St. Andrew’s Cross

Hypericum hypericoides (formerly Ascyrum hypericoides)


Illustration of St. Andrew's cross leaves, flowers, fruit.
St. Andrew's cross, Hypericum hypericoides
Paul Nelson

Clusiaceae (St. John’s-worts)


St. Andrew's cross is a small shrub with smooth, reddish bark that peels away in thin strips or flakes.

Flowers are bright lemon yellow; the 4 petals form an oblique cross; there are 4 sepals, of which 2 are large and 2 extremely small; with many stamens. Blooms July–October.

Leaves are opposite, sessile, lighter green below, narrowed at the base, to 1 inch long.

Fruits are ovoid capsules, widest at or below the middle, tapered to a short beak, flattened, with numerous seeds.

Of the two varieties in the state, the more common, var. multicaule, grows only to about 1 foot tall; it is bushy and branches at the base. Var. hypericoides is taller and doesn’t branch at the base, though it branches well above ground level.

Similar species: Missouri has 14 species of Hypericum. All have opposite, simple, entire leaves with small resin dots, flowers with 4 or 5 yellow petals, 4 or 5 sepals, many stamens, and 1 pistil. Many are small shrubs, with twigs often angled or 2-winged. The capsules have numerous seeds.

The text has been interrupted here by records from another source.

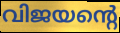
വിജയന്റെ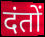
दंतोंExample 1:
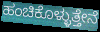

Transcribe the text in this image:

ಹಂಚಿಕೊಳ್ಳುತ್ತೇನೆ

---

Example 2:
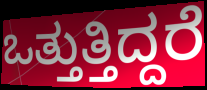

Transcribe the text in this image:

ಒತ್ತುತ್ತಿದ್ದರೆ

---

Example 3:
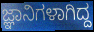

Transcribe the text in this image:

ಜ್ಞಾನಿಗಳಾಗಿದ್ದ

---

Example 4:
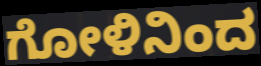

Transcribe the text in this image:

ಗೋಳಿನಿಂದ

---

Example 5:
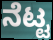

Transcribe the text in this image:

ನೆಟ್ಟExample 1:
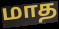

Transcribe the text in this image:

மாத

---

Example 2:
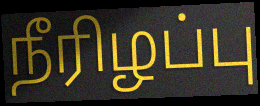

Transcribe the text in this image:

நீரிழப்பு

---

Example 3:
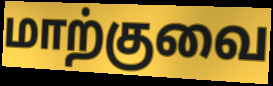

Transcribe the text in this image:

மாற்குவை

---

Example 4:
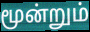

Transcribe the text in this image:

மூன்றும்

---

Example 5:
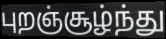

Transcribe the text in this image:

புறஞ்சூழ்ந்துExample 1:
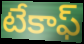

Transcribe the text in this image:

టేకాఫ్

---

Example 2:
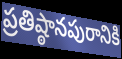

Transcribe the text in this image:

ప్రతిష్ఠానపురానికి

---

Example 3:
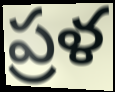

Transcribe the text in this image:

ప్రళ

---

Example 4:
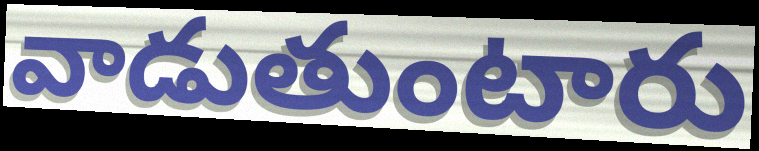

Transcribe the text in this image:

వాడుతుంటారు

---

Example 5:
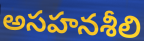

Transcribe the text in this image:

అసహనశీలిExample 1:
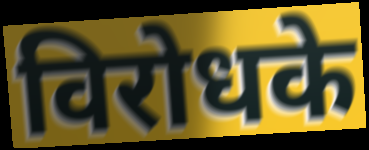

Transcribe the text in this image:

विरोधके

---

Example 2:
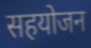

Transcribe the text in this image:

सहयोजन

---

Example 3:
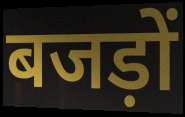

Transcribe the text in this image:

बजड़ों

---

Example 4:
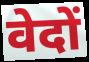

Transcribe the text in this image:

वेदों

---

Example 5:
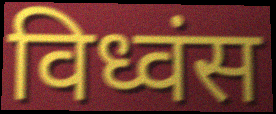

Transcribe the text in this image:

विध्वंस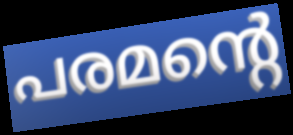
പരമന്റെ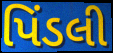
પિંડલીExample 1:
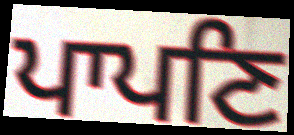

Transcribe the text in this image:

ਪਾਪਣਿ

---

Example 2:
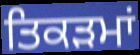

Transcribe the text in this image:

ਤਿਕੜਮਾਂ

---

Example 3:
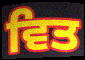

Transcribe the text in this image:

ਵਿਤ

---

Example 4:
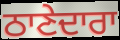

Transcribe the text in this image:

ਠਾਣੇਦਾਰਾ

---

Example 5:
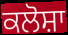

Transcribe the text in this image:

ਕਲੋਸ਼ਾ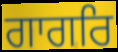
ਗਾਗਰਿ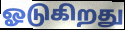
ஓடுகிறது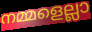
നമ്മളെല്ലാ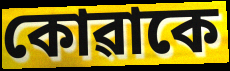
কোৱাকেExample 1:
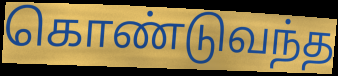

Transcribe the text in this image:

கொண்டுவந்த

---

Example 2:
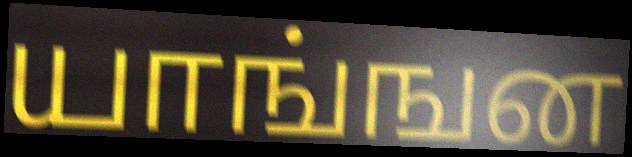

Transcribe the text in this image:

யாங்ஙன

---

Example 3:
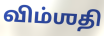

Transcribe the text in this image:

விம்ஶதி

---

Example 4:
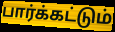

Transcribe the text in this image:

பார்க்கட்டும்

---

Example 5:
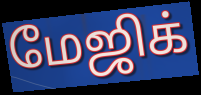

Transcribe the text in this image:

மேஜிக்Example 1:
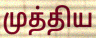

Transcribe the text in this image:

முத்திய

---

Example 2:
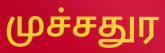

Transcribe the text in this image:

முச்சதுர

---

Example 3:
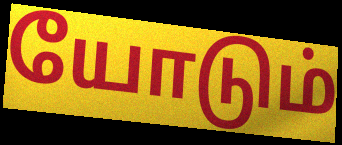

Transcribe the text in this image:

யோடும்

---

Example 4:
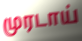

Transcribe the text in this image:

முரடாய்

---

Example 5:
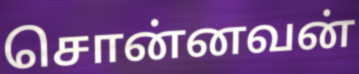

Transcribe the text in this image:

சொன்னவன்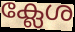
ക്ലേശ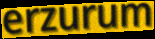
erzurum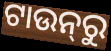
ଟାଉନ୍‌ରୁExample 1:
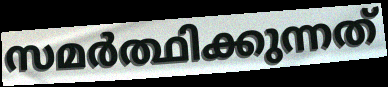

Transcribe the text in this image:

സമർത്ഥിക്കുന്നത്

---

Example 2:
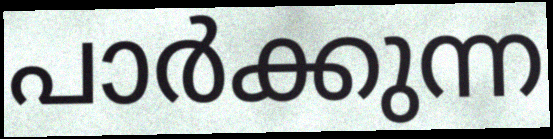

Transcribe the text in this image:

പാർക്കുന്ന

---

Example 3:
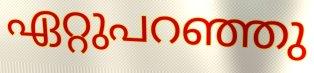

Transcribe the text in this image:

ഏറ്റുപറഞ്ഞു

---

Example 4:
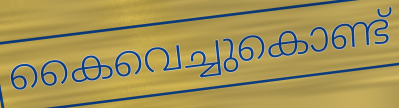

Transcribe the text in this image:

കൈവെച്ചുകൊണ്ട്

Height: from 4 inches to 2 feet; sometimes nearly 5 feet tall.


Photo of St. Andrew’s cross flower with foliage.
St. Andrew’s Cross
St. Andrew’s cross is easily identified by its distinctive X-shaped flowers. Look for it in dry, open woods and cut-over woodlands.


Photo of St. Andrew’s cross showing branches with flowers and leaves.
St. Andrew’s Cross
St. Andrew’s cross typically has its 4 yellow petals arranged in an oblique X.


Photo of St. Andrew’s cross showing fruits.
St. Andrew’s Cross (Fruits)
The fruits of St. Andrew’s cross are ovoid capsules, widest at or below the middle, flattened, containing numerous seeds.


Photo of St. Andrew’s cross, a shrubby plant.
St. Andrew’s Cross
There are two varieties of St. Andrew’s cross in Missouri. Var. hypericoides doesn’t branch at the base, but it branches above ground level.
Habitat and conservation

Bottomland forests, rich to dry upland forests, banks of streams and rivers, occasionally margins of ponds and lakes; also roadsides and open, disturbed areas, usually on acidic or sandy substrates. Because the flowers are not abundant or very showy, this species is often overlooked.

image of St. Andrew's Cross distribution map
Distribution in Missouri

Scattered south of the Missouri River.

Human connections

This native plant can be used as a wildflower in rock gardens, though it is not winter hardy in northern Missouri. The name comes from the flower shape. According to legend, St. Andrew the Apostle was crucified on an X-shaped cross. This shape, called a saltire, is used repeatedly in European heraldry, flags, and signs.

Ecosystem connections

Deer browse the foliage, and a variety of insects visit the flowers.